2: The difference of target from the above 4 pixels on a scale of 1 are weights.
Only w, h are enough as (1-w), (1-h) will give weight from other pixels.

The below calculation for each target pixel from 4 pixels in input.
Y = A(1-w)(1-h) + B(w)(1-h) + C(h)(1-w) + Dwh .

Our approach to TVM:
As the input shape for a graph will be fixed we could have the “source pixels indexes” and “weights” for each pixel precomputed and stored in params.

Hence on target it’s just Y calculation from input & weights.

srkreddy1238 · May 24, 2018, 6:51am

I am working on a sample code on TVM, will share you soon.

FrozenGene · May 24, 2018, 7:01am

Looking forward to it

FrozenGene · May 24, 2018, 10:15am

Maybe you could ref this implementation: https://github.com/tensorflow/tensorflow/blob/master/tensorflow/contrib/lite/kernels/internal/reference/reference_ops.h#L2959

I have used Python to implement it and it should be easy. TF’s computation seems that it has one special attribute: align_corners. It will effect the result.

srkreddy1238 · May 24, 2018, 10:30am

Tensorflow use the same algo. Align_corners is small modification which I will consider.

FrozenGene · May 24, 2018, 1:06pm

Ok. However, I am also trying to port my implementation into TVM topi. I am not very familiar with tvm compute mechnisum until now. So I want to ask for your advice. When I move my numpy implementation to tvm topi, how do I move these for loops into tvm.compute mechnisum? Let me show you the code example:

for b in range(batches):
    for y in range(output_height):
        for x in range(output_width):
            for c in range(depth):
                input_y = y * height_scale
                y0 = int(math.floor(input_y))
                y1 = min(y0 + 1, input_height - 1)
                input_x = x * width_scale
                x0 = int(math.floor(input_x))
                x1 = min(x0 + 1, input_width - 1)
                interpolation = input_data[b, y0, x0, c] * (1 - (input_y - y0)) * (1 - (input_x - x0)) + \
                                input_data[b, y1, x0, c] * (input_y - y0) * (1 - (input_x - x0)) + \
                                input_data[b, y0, x1, c] * (1 - (input_y - y0)) * (input_x - x0) + \
                                input_data[b, y1, x1, c] * (input_y - y0) * (input_x - x0)
                output_data[b, y, x, c] = interpolation

The compute result is stored into output_data.

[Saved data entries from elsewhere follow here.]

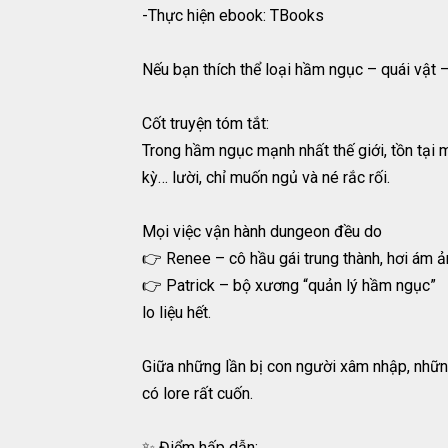
-Thực hiện ebook: TBooks
Nếu bạn thích thể loại hầm ngục – quái vật –
Cốt truyện tóm tắt:
Trong hầm ngục mạnh nhất thế giới, tồn tại 
kỳ… lười, chỉ muốn ngủ và né rắc rối.
Mọi việc vận hành dungeon đều do
👉 Renee – cô hầu gái trung thành, hơi ám 
👉 Patrick – bộ xương “quản lý hầm ngục”
lo liệu hết.
Giữa những lần bị con người xâm nhập, nhữn
có lore rất cuốn.
✨ Điểm hấp dẫn: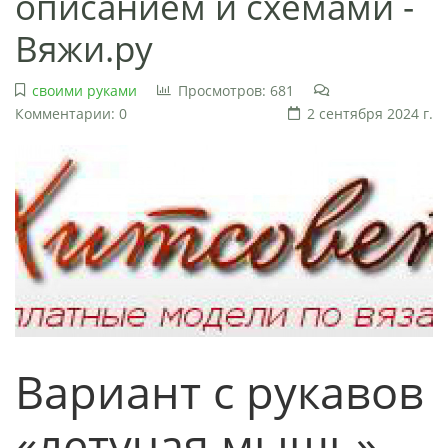
описанием и схемами -
Вяжи.ру
своими руками
Просмотров: 681
Комментарии: 0
2 сентября 2024 г.
Вариант с рукавов
«летучая мышь»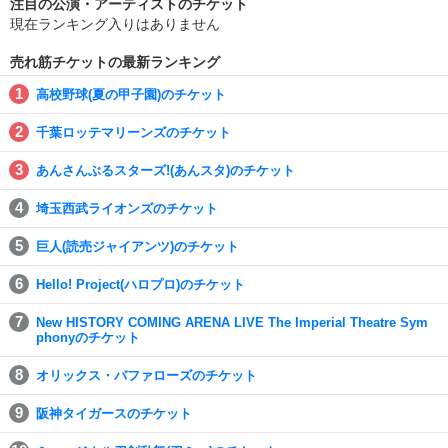
注目の公演・アーティストのチケット
現在ランキング入りはありません
売れ筋チケットの最新ランキング
高校野球(夏の甲子園)のチケット
千葉ロッテマリーンズのチケット
あんさんぶるスターズ!(あんスタ)のチケット
埼玉西武ライオンズのチケット
巨人(読売ジャイアンツ)のチケット
Hello! Project(ハロプロ)のチケット
New HISTORY COMING ARENA LIVE The Imperial Theatre Sym
phonyのチケット
オリックス・バファローズのチケット
阪神タイガースのチケット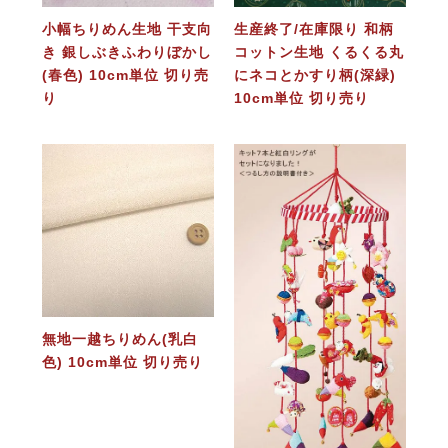
小幅ちりめん生地 干支向
生産終了/在庫限り 和柄
き 銀しぶきふわりぼかし
コットン生地 くるくる丸
(春色) 10cm単位 切り売
にネコとかすり柄(深緑)
り
10cm単位 切り売り
無地一越ちりめん(乳白
色) 10cm単位 切り売り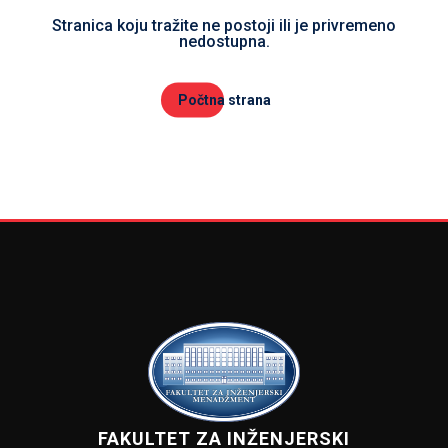
Stranica koju tražite ne postoji ili je privremeno
nedostupna.
Počtna strana
FAKULTET ZA INŽENJERSKI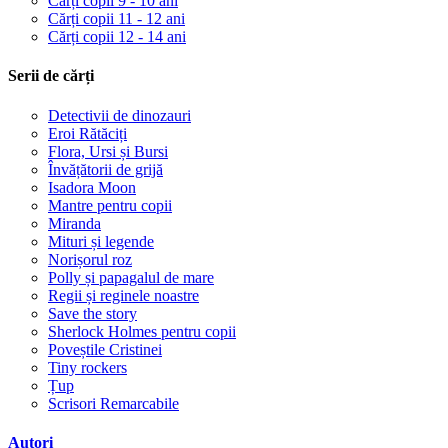
Cărți copii 9 - 10 ani
Cărți copii 11 - 12 ani
Cărți copii 12 - 14 ani
Serii de cărți
Detectivii de dinozauri
Eroi Rătăciți
Flora, Ursi și Bursi
Învățătorii de grijă
Isadora Moon
Mantre pentru copii
Miranda
Mituri și legende
Norișorul roz
Polly și papagalul de mare
Regii și reginele noastre
Save the story
Sherlock Holmes pentru copii
Poveștile Cristinei
Tiny rockers
Țup
Scrisori Remarcabile
Autori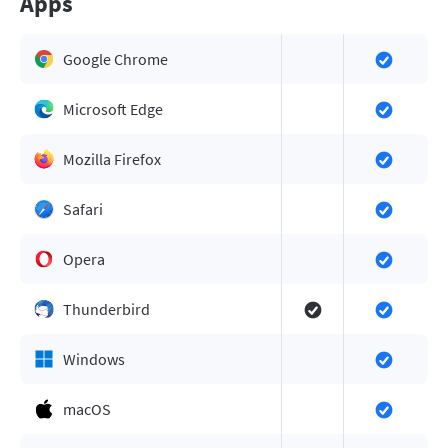
Apps
Google Chrome
Microsoft Edge
Mozilla Firefox
Safari
Opera
Thunderbird
Windows
macOS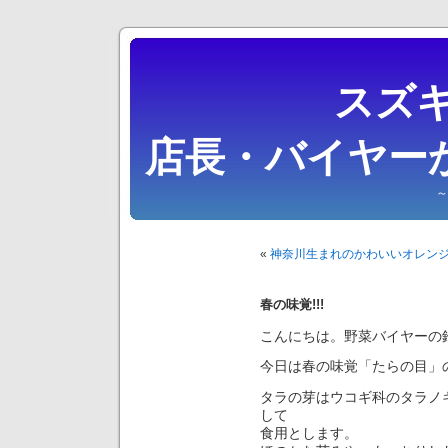
スズキ
店長・バイヤー
～
«
神奈川生まれのかわいいオレン
春の味覚!!!
こんにちは。野菜バイヤーの
今日は春の味覚「たらの目」
タラの芽はウコギ科のタラノ
して
食用とします。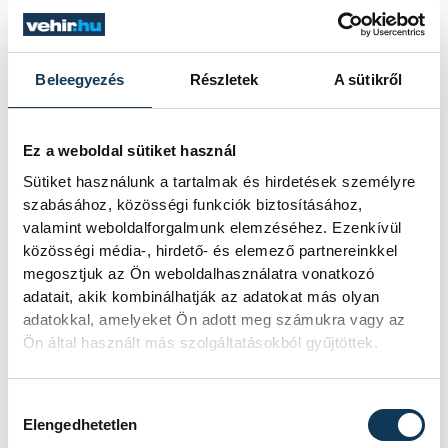
üdvözölte, hogy az utóbbi években
visszatért a gyakorlati oktatáshoz a
Beleegyezés
Részletek
A sütikről
középfokú képzés, ezzel együtt pedig
a
kétkezi szakmák társadalmi
megbecsülése ismét emelkedni kezdett.
Ez a weboldal sütiket használ
Sütiket használunk a tartalmak és hirdetések személyre
szabásához, közösségi funkciók biztosításához,
Kiemelte, hogy a most felvonuló szakmák
valamint weboldalforgalmunk elemzéséhez. Ezenkívül
között több olyan is van, ami kiváló alapja
közösségi média-, hirdető- és elemező partnereinkkel
lehet egy későbbi egyetemi képzésnek,
megosztjuk az Ön weboldalhasználatra vonatkozó
adatait, akik kombinálhatják az adatokat más olyan
mint például a mechatronikai, logisztikai,
adatokkal, amelyeket Ön adott meg számukra vagy az
vegyész, gépész, illetve informatikai
Ön által használt más szolgáltatásokból gyűjtöttek.
technikusi képzés.
Hozzájárulás kiválasztása
Elengedhetetlen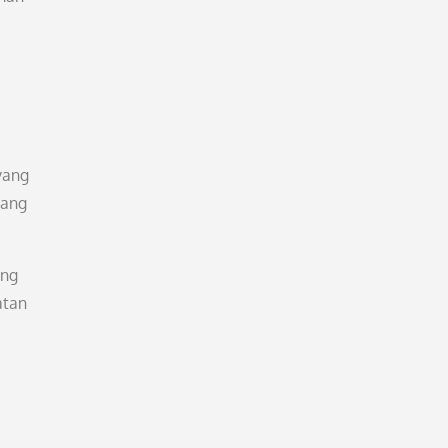
yang
yang
ang
atan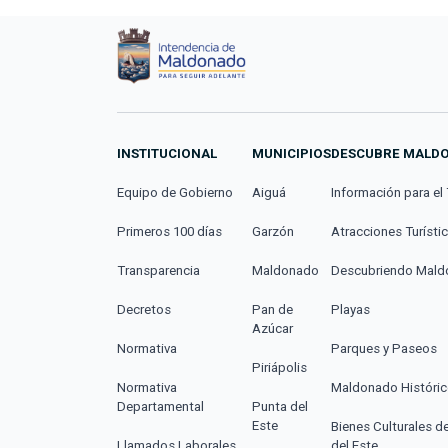
INSTITUCIONAL
MUNICIPIOS
DESCUBRE MALD
Equipo de Gobierno
Aiguá
Información para el 
Primeros 100 días
Garzón
Atracciones Turísti
Transparencia
Maldonado
Descubriendo Mal
Decretos
Pan de
Playas
Azúcar
Normativa
Parques y Paseos
Piriápolis
Normativa
Maldonado Históri
Departamental
Punta del
Este
Bienes Culturales d
Llamados Laborales
del Este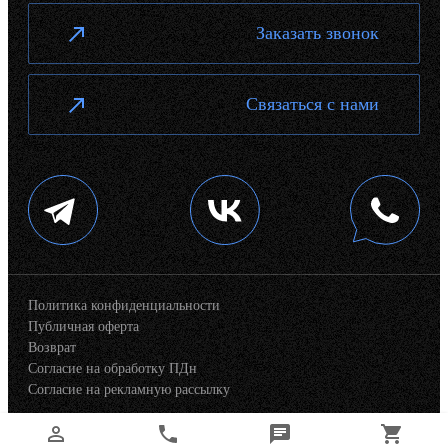
Заказать звонок
Связаться с нами
Политика конфиденциальности
Публичная оферта
Возврат
Согласие на обработку ПДн
Согласие на рекламную рассылку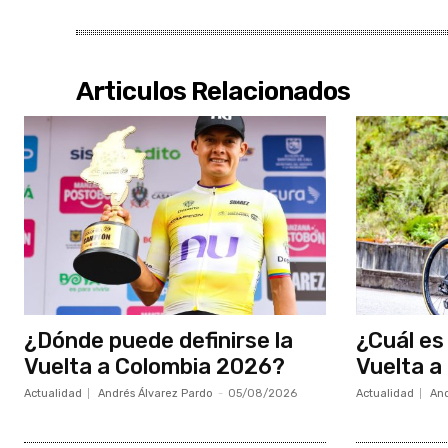
Articulos Relacionados
¿Dónde puede definirse la
¿Cuál es 
Vuelta a Colombia 2026?
Vuelta a
Actualidad
Andrés Álvarez Pardo
-
05/08/2026
Actualidad
And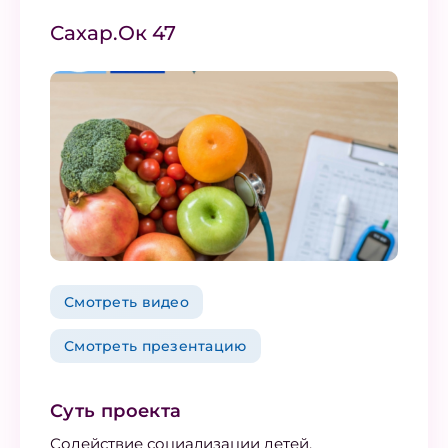
Сахар.Ок 47
Смотреть видео
Смотреть презентацию
Суть проекта
Содействие социализации детей,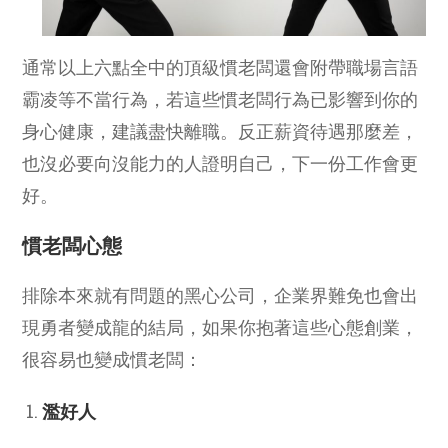
通常以上六點全中的頂級慣老闆還會附帶職場言語
霸凌等不當行為，若這些慣老闆行為已影響到你的
身心健康，建議盡快離職。反正薪資待遇那麼差，
也沒必要向沒能力的人證明自己，下一份工作會更
好。
慣老闆心態
排除本來就有問題的黑心公司，企業界難免也會出
現勇者變成龍的結局，如果你抱著這些心態創業，
很容易也變成慣老闆：
濫好人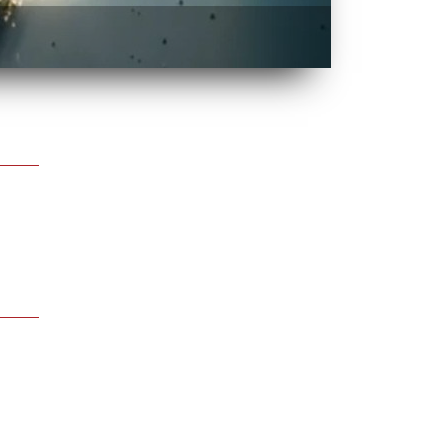
BATTLE OF O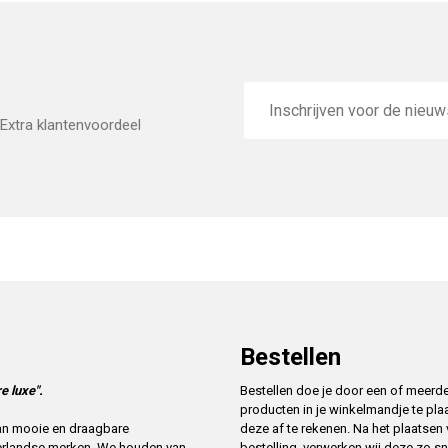
E-
mailadres
Extra klantenvoordeel
Bestellen
e luxe".
Bestellen doe je door een of meerd
producten in je winkelmandje te pla
deze af te rekenen. Na het plaatsen
 van mooie en draagbare
bestelling, verwerken wij deze zo sn
erlandse merken. We houden van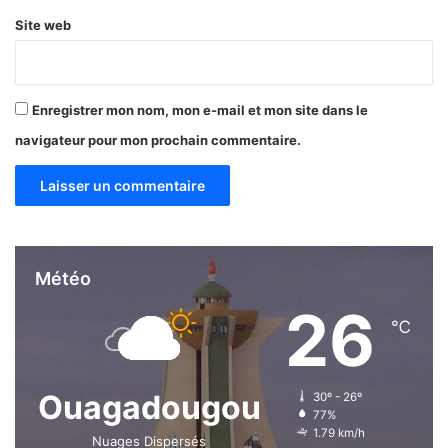
Site web
Enregistrer mon nom, mon e-mail et mon site dans le
navigateur pour mon prochain commentaire.
Météo
26
℃
Ouagadougou
30º - 26º
77%
1.79 km/h
Nuages Dispersés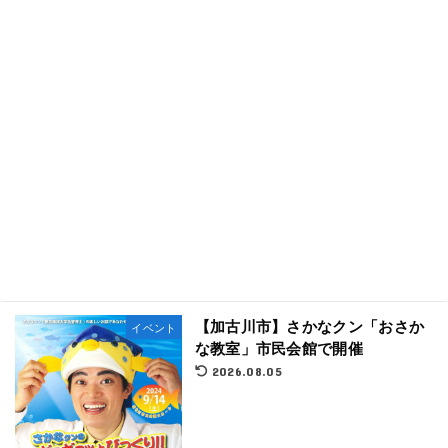
【加古川市】さかなクン「おさか
イベント
な教室」市民会館で開催
2026.08.05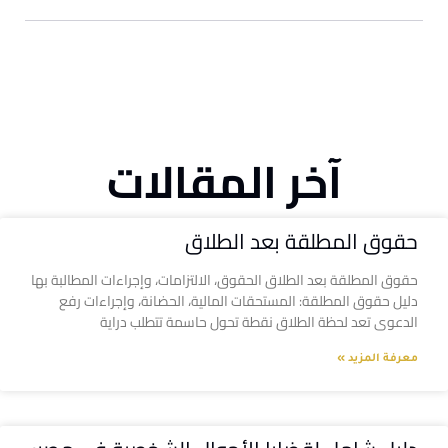
آخر المقالات
حقوق المطلقة بعد الطلاق
حقوق المطلقة بعد الطلاق الحقوق، الالتزامات، وإجراءات المطالبة بها
دليل حقوق المطلقة: المستحقات المالية، الحضانة، وإجراءات رفع
الدعوى تعد لحظة الطلاق نقطة تحول حاسمة تتطلب دراية
معرفة المزيد »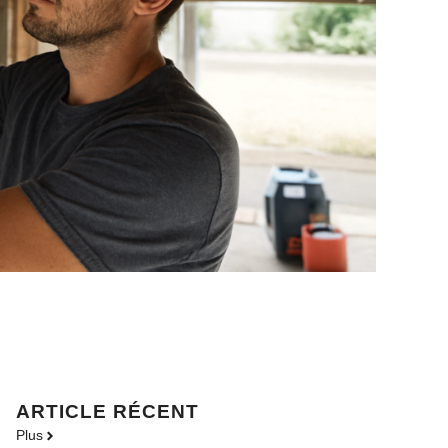
ARTICLE RÉCENT
Plus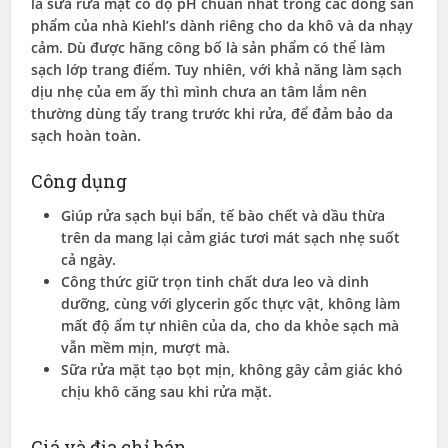
là sữa rửa mặt có độ pH chuẩn nhất trong các dòng sản
phẩm của nhà Kiehl’s dành riêng cho da khô và da nhạy
cảm. Dù được hãng công bố là sản phẩm có thể làm
sạch lớp trang điểm. Tuy nhiên, với khả năng làm sạch
dịu nhẹ của em ấy thì mình chưa an tâm lắm nên
thường dùng tẩy trang trước khi rửa, để đảm bảo da
sạch hoàn toàn.
Công dụng
Giúp rửa sạch bụi bẩn, tế bào chết và dầu thừa
trên da mang lại cảm giác tươi mát sạch nhẹ suốt
cả ngày.
Công thức giữ trọn tinh chất dưa leo và dinh
dưỡng, cùng với glycerin gốc thực vật, không làm
mất độ ẩm tự nhiên của da, cho da khỏe sạch mà
vẫn mềm mịn, mượt mà.
Sữa rửa mặt tạo bọt mịn, không gây cảm giác khó
chịu khô căng sau khi rửa mặt.
Giá và địa chỉ bán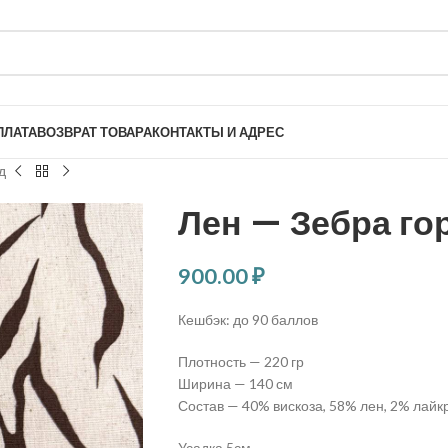
ПЛАТА
ВОЗВРАТ ТОВАРА
КОНТАКТЫ И АДРЕС
д
Лен — Зебра го
900.00
₽
Кешбэк:
до 90 баллов
Плотность — 220 гр
Ширина — 140 см
Состав — 40% вискоза, 58% лен, 2% лайк
Усадка 5см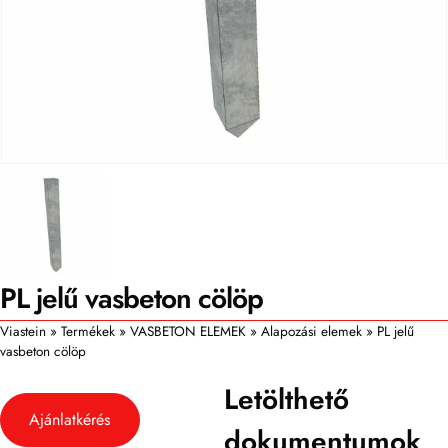
PL jelű vasbeton cölöp
Viastein
»
Termékek
»
VASBETON ELEMEK
»
Alapozási elemek
»
PL jelű
vasbeton cölöp
Letölthető
Ajánlatkérés
dokumentumok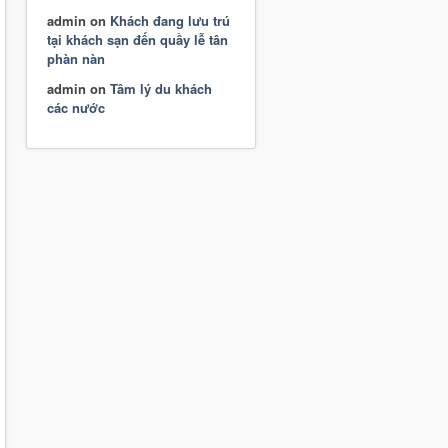
admin
on
Khách đang lưu trú
tại khách sạn đến quầy lễ tân
phàn nàn
admin
on
Tâm lý du khách
các nước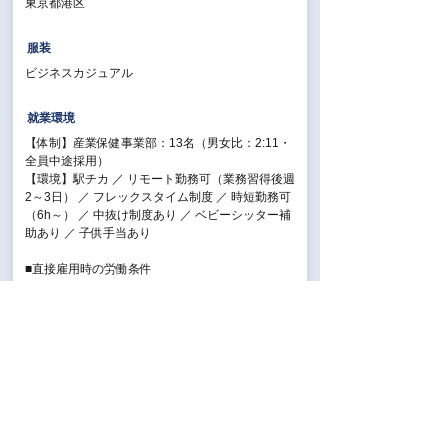
東京都港区
服装
ビジネスカジュアル
就業環境
【体制】産業保健事業部：13名（男女比：2:11・
全員中途採用）
【環境】駅チカ ／ リモート勤務可（業務習得後週
2～3日） ／ フレックスタイム制度 ／ 時短勤務可
（6h～） ／ 中抜け制度あり ／ ベビーシッター補
助あり ／ 子供手当あり
■直接雇用時の労働条件
【就業場所変更の範囲】会社の定める営業所
【業務内容変更の範囲】当社業務全般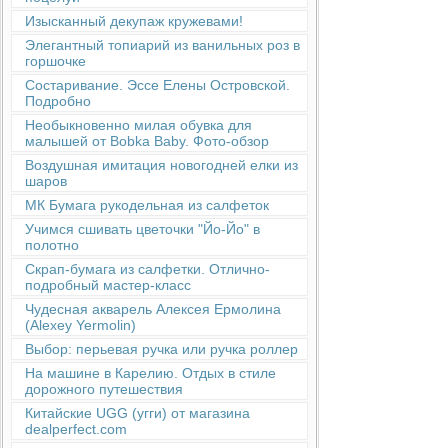
Изысканный декупаж кружевами!
Элегантный топиарий из ванильных роз в
горшочке
Состаривание. Эссе Елены Островской.
Подробно
Необыкновенно милая обувка для
малышей от Bobka Baby. Фото-обзор
Воздушная имитация новогодней елки из
шаров
МК Бумага рукодельная из салфеток
Учимся сшивать цветочки "Йо-Йо" в
полотно
Скрап-бумага из салфетки. Отлично-
подробный мастер-класс
Чудесная акварель Алексея Ермолина
(Alexey Yermolin)
Выбор: перьевая ручка или ручка роллер
На машине в Карелию. Отдых в стиле
дорожного путешествия
Китайские UGG (угги) от магазина
dealperfect.com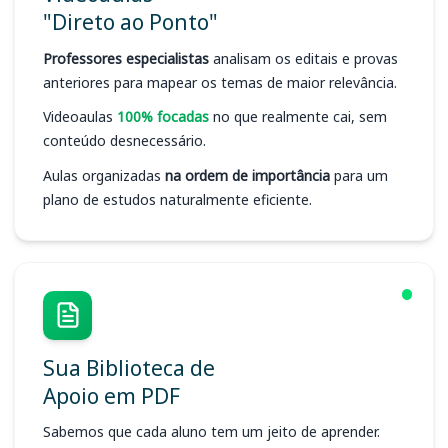
"Direto ao Ponto"
Professores especialistas
analisam os editais e provas
anteriores para mapear os temas de maior relevância.
Videoaulas
100% focadas
no que realmente cai, sem
conteúdo desnecessário.
Aulas organizadas
na ordem de importância
para um
plano de estudos naturalmente eficiente.
Sua Biblioteca de
Apoio em PDF
Sabemos que cada aluno tem um jeito de aprender.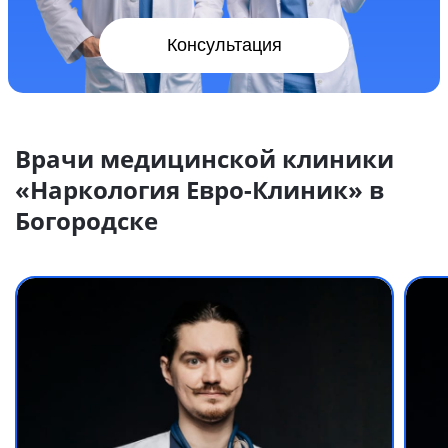
Консультация
Врачи медицинской клиники
«Наркология Евро-Клиник» в
Богородске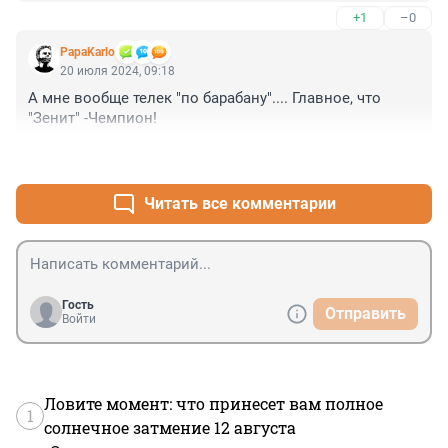
+1
–0
PapaKarlo
20 июля 2024, 09:18
А мне вообще телек "по барабану".... Главное, что 
"Зенит" -Чемпион!
+1
–0
Читать все комментарии
Гость
Отправить
Войти
Ловите момент: что принесет вам полное
1
солнечное затмение 12 августа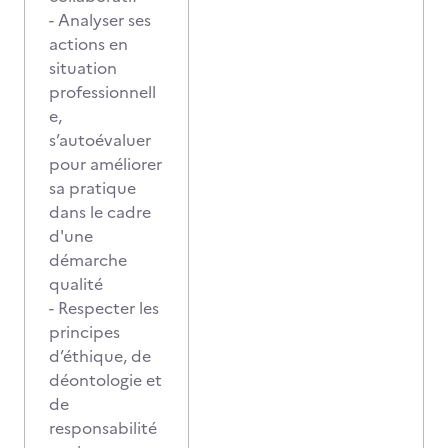
- Analyser ses
actions en
situation
professionnell
e,
s’autoévaluer
pour améliorer
sa pratique
dans le cadre
d'une
démarche
qualité
- Respecter les
principes
d’éthique, de
déontologie et
de
responsabilité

I haven’t find one tutorial or example about it.

srkreddy1238 · May 24, 2018, 2:04pm

Some sample python working sample.

scale down need a little change in logic - hence not clear.

In a nutshell :

Compute takes out shape, lambda function. Compute use the shape to generate iterators and calls the lambda to return compute logic based on the variables.

Later the lowering generates the ir based on the Iterators and computational logic.

You can refer and play around some existing sample code (may be up_sampling which may be closer to this).

FrozenGene · May 24, 2018, 3:43pm

Yes, I have read up_sampling example. However, as your github’s example, we have complex logic. Up_sampling example just pass the scale to H / W. Currently I have not understand how to port it into tvm.compute.(as you said, we have output_shape, one lambda. Then how to we combine our logic via its iterator variables?)